Curlytop is a lost 1924 American silent romantic drama film directed by Maurice Elvey and starring Shirley Mason, Wallace MacDonald, and Warner Oland. It is based on one of the short stories collected in More Limehouse Nights by Thomas Burke.

==Plot==
As described in a review in a film magazine, big Bill Branigan (MacDonald) leaves his sweetheart Bessie (Miller) for Curlytop (Mason), whose unconscious beauty naiveté enthrall him. Shanghai Dan (Oland), who dominates a gang of Chinese crooks in the Chinatown centered on Limehouse in the East End of London, also desires her.

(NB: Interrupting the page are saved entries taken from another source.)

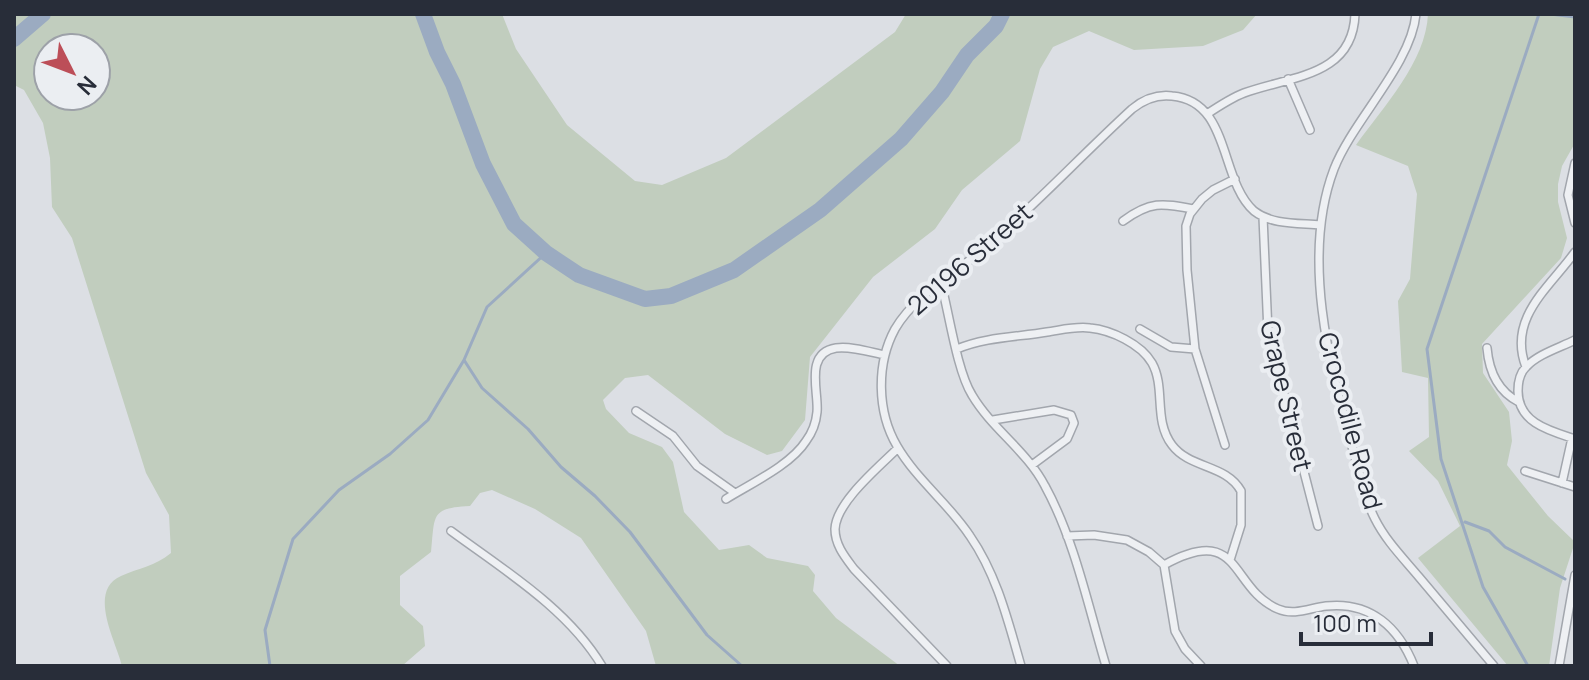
<svg xmlns="http://www.w3.org/2000/svg" width="1589" height="680" font-family="Manrope,sans-serif">
	<rect width="100%" height="100%" fill="#dcdfe4"/>
	<!-- green -->
	<path fill="#c1cdbe" fill-rule="evenodd" d="M 14,14 L 502,14 L 516,49 L 567,125 L 635,181 L 662,185 L 726,158 L 895,32 L 906,14 L 1257,14 L 1243,30 L 1203,46 L 1134,50 L 1089,31 L 1053,47 L 1040,69 L 1020,141 L 962,190 L 935,229 L 873,277 L 810,357 L 805,420 L 782,451 L 767,455 L 725,434 L 648,375 L 625,378 L 603,400 L 606,409 L 629,433 L 662,447 L 673,462 L 684,512 L 719,550 L 749,545 L 767,558 L 808,566 L 815,575 L 813,591 L 836,618 L 900,666 L 656,666 L 646,631 L 581,538 L 535,509 L 492,490 L 480,493 L 470,506 C 430,508 435,515 431,552 L 400,576 L 400,605 L 423,626 L 425,646 L 402,666 L 122,666 C 116,641 87,591 121,576 C 139,568 155,566 171,553 L 169,515 L 146,473 L 72,238 L 52,207 L 50,158 L 43,123 L 24,90 L 14,85 ZM 48,48 L 96,48 L 96,96 L 48,96 Z
		M 1428,14 L 1575,14 L 1575,143 L 1562,166 L 1558,184 L 1558,202 L 1567,238 L 1561,258 L 1482,344 L 1483,373 L 1509,412 L 1512,441 L 1507,465 L 1548,516 L 1575,542 L 1560,588 L 1549,666 L 1508,666 L 1418,558 L 1460,526 L 1438,481 L 1409,451 L 1429,437 L 1428,378 L 1402,372 L 1398,301 L 1410,279 L 1417,194 L 1408,166 L 1356,145 C 1383,107 1426,62 1428,14 Z"/>
	<g fill="none" stroke-linecap="round" stroke-linejoin="round">
		<!-- stream -->
		<path stroke="#9babc1" stroke-width="3" d="M 1550,14 L 1575,17
			M 464,360 L 482,388 L 528,429 L 561,467 L 595,496 L 630,532 L 707,635 L 742,666
			M 1465,522 L 1489,531 L 1505,547 L 1565,579
			M 270,666 L 265,630 L 293,539 L 339,490 L 390,454 L 428,420 L 464,360 L 487,307 L 546,253
			M 1528,666 L 1483,587 L 1441,459 L 1427,349 L 1539,14"/>
		<!-- river -->
		<path stroke="#9babc1" stroke-width="16" d="M 423,14 L 437,52 L 453,84 L 483,164 L 514,224 L 546,253 L 579,275 L 645,299 L 671,296 L 734,270 L 820,210 L 901,139 L 942,92 L 967,55 L 996,26 L 1002,14
			M 14,39 L 43,14"/>
		<defs>
			<path id="minor" d="M 1416,14 C 1411,65 1353,120 1334,169 C 1301,256 1329,364 1353,450 C 1360,473 1364,498 1375,519 C 1386,541 1404,559 1419,577 C 1444,607 1469,636 1494,666
				M 1288,79 L 1310,130
				M 1207,114 C 1219,106 1231,98 1244,93 C 1290,76 1353,77 1355,14
				M 1575,163 L 1568,195 L 1575,223
				M 1263,217 L 1268,332 L 1318,526
				M 1123,221 C 1150,201 1162,203 1193,209
				M 941,283 C 949,313 957,371 972,395 C 992,429 1027,451 1045,486 C 1075,541 1088,606 1106,666
				M 1140,329 L 1171,347 L 1195,349
				M 1575,340 C 1559,348 1538,354 1526,367 C 1520,373 1518,383 1518,391 C 1518,423 1550,431 1575,439
				M 1487,348 C 1489,371 1497,391 1519,402
				M 957,349 C 985,337 1018,337 1047,332 C 1061,330 1076,326 1090,328 C 1111,330 1141,344 1152,363 C 1166,388 1153,420 1172,445 C 1190,469 1226,464 1241,491 L 1241,525 L 1230,560
				M 1526,367 C 1507,318 1550,287 1575,252
				M 636,411 L 673,436 L 697,466 L 735,493
				M 993,420 L 1054,410 L 1071,415 L 1074,423 L 1067,439 L 1032,465
				M 1225,445 L 1195,349 L 1187,270 L 1186,226 L 1190,214 L 1202,199 L 1213,190 L 1235,179
				M 898,448 C 880,466 836,502 835,529 C 835,545 845,557 854,569 L 947,666
				M 1525,471 L 1575,487
				M 1562,483 L 1572,438
				M 726,499 C 750,484 791,465 806,441 C 812,433 816,423 817,412 C 819,392 804,353 836,348 C 852,346 870,352 885,355
				M 451,531 C 504,570 568,609 602,666
				M 1067,536 L 1094,535 L 1127,540 L 1149,552 L 1164,565 L 1175,631 L 1185,649 L 1201,666
				M 1164,565 C 1242,522 1229,588 1278,609 C 1294,616 1310,608 1326,606 C 1371,601 1399,628 1414,666
				M 1021,666 C 1008,621 997,575 970,536 C 949,504 916,479 897,446 C 877,412 876,364 895,329 C 916,293 959,271 990,244 C 1039,201 1084,153 1132,109 C 1143,100 1156,94 1172,96 C 1231,101 1219,180 1254,211 C 1272,225 1298,223 1320,225
				M 1559,666 L 1575,575"/>
		</defs>
		<!-- minor casing -->
		<use href="#minor" stroke="#a2a6ad" stroke-width="10"/>
		<!-- minor -->
		<use href="#minor" stroke="#eef0f3" stroke-width="7"/>
	</g>
	<g text-anchor="middle" stroke-width="8" stroke-linejoin="round" paint-order="stroke">
		<!-- street labels -->
		<g font-size="26" fill="#282d39" stroke="#ebeef2">
			<text transform="translate(970 259) rotate(-41)" y="9">20196 Street</text>
			<text transform="translate(1286 396) rotate(77)" y="9">Grape Street</text>
			<text transform="translate(1350 421) rotate(75)" y="9">Crocodile Road</text>
		</g>
	</g>
	<!-- border -->
	<rect width="1589" height="680" fill="none" stroke="#282d39" stroke-width="32"/>
	<!-- north arrow -->
	<g transform="translate(72 72) rotate(132)"><circle r="38" fill="#ebeef2" stroke="#9da1a8" stroke-width="2"/>
	<path d="M0-6L14 30L0 20L-14 30Z" fill="#bc4e58"/>
	<text y="-12" font-size="22" font-weight="bold" text-anchor="middle" fill="#282d39">N</text>
	</g>
	<!-- scale -->
	<path d="M1301 632v12h130v-12" fill="none" stroke="#282d39" stroke-width="4"/>
	<text x="1313" y="632" font-size="24" fill="#282d39" stroke="#ebeef2" stroke-width="6" paint-order="stroke">100 m</text>
</svg>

Determined to reform, Bill sets out in search of a job, so Bessie revenges herself by getting Curlytop drunk and cutting off her golden curls. Bill returns but cannot find Curlytop, and is persuaded to rekindle his relationship with Bessie. After he finds the golden curls among her belongings, Bill forces Bessie to reveal the whereabouts of Curlytop. Curlytop has been working for Shanghai Dan as a waitress on a floating barge. As Dan is hypnotizing her, another vessel crashes into the barge. Dan is drowned while Curlytop is rescued by Bill.

==Preservation==
With no prints of Curlytop located in any film archives, it is a lost film.

==Bibliography==
- Solomon, Aubrey. The Fox Film Corporation, 1915-1935: A History and Filmography. McFarland, 2011.